Posted on • Originally published at kontent.ai

Machine learning: How to ensure labels are smart, not lucky

Without labels and categories organizing our lives, the world would be chaos. However, what you consider to be a “sensible label” for something may not be the term others would use, and choosing the “correct” terms turns into a game of chance. So how can you guarantee that your project’s content is organized with appropriate and consistent categories?

In this article, I'll demonstrate how to use ML.NET to automate adding taxonomy terms (tags) to content items in the headless CMS Kentico Kontent.

Let’s turn that game of “lucky labeling” into a smarter solution!

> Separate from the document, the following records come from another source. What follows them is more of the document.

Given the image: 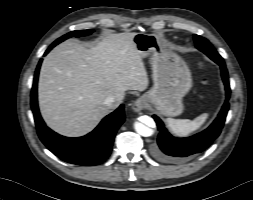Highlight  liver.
Listing matches in <instances>:
<instances>
[{"mask_svg": "<svg viewBox=\"0 0 253 200\" xmlns=\"http://www.w3.org/2000/svg\"><path fill=\"white\" fill-rule=\"evenodd\" d=\"M134 35L108 34L90 49L67 40L44 58L38 99L50 128L66 136L85 135L108 114V96L115 97L116 108L125 91L147 89L148 75Z\"/></svg>", "mask_w": 253, "mask_h": 200, "instance_id": "1", "label": "liver"}]
</instances>
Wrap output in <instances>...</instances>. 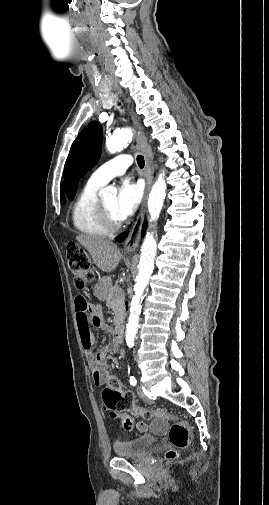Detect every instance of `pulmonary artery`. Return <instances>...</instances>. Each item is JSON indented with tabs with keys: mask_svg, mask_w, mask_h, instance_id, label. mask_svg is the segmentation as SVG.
Here are the masks:
<instances>
[{
	"mask_svg": "<svg viewBox=\"0 0 269 505\" xmlns=\"http://www.w3.org/2000/svg\"><path fill=\"white\" fill-rule=\"evenodd\" d=\"M132 164L130 155L122 154L107 161L98 167L90 176L89 181L103 186L112 178L125 173L127 168Z\"/></svg>",
	"mask_w": 269,
	"mask_h": 505,
	"instance_id": "pulmonary-artery-1",
	"label": "pulmonary artery"
}]
</instances>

No data science or machine learning degree required

I was initially intimidated by the algorithms, statistics, and other mathematical complexities surrounding creating machine learning models, but the fears were quickly dispelled when I discovered Microsoft’s ML.NET Model Builder Extension for Visual Studio. This extension uses automated machine learning to find the best machine learning algorithm for your scenario and data set. Once it chooses the best algorithm, you’re able to select that algorithm, train your model, and evaluate it all within a graphical user interface. The big takeaway: It requires zero machine learning/data science experience.

When is ML.NET categorization helpful in a Kontent project?

Applying machine learning for content categorization is helpful if:

  1. You have similar taxonomy terms in your project and editors are struggling to decide which term best fits their content.
  2. There are a lot of taxonomy terms in the project, and you need to identify which ones can be removed.
  3. You have a large data set and need to identify what terms you should add to your project.

We'll focus on scenario #1: You have similar taxonomy terms in your project, and editors are struggling to decide which term best fits their content.

Categorizing the Chaotic Netflix Catalog

Let's take a look how ML.NET can automate content categorization. We'll aim to automatically suggest Netflix categories for movies based upon their titles, descriptions and ratings using a .NET Core 3.1 console application. Once the application is working, we'll extend the functionality to the headless CMS. For the sake of simplicity, I’ve focused on a non-hierarchical labeling structure where one taxonomy term is assigned to a movie, and have broken the steps down into the following stages:

  1. Training the model
  2. Integrating the headless CMS
  3. Analyzing the content
  4. Importing the suggested term

Training the model

The first step for creating a ML.NET model is to find a suitable dataset in the supported SQL Database, CSV, or TSV formats. We'll download a CSV file. We need to download and install Microsoft’s ML.NET Model Builder Extension for Visual Studio. Once downloaded, open the console application in Visual Studio, right-click the project, and use “Add” to add “Machine Learning” to the project.

After machine learning has been added, the extension provides six machine learning templates to choose from. Per Microsoft’s scenario examples and descriptions, “Issue Classification” best fits since we are trying to predict labels in 3+ categories, similar to Microsoft's GitHub Issue Classification example.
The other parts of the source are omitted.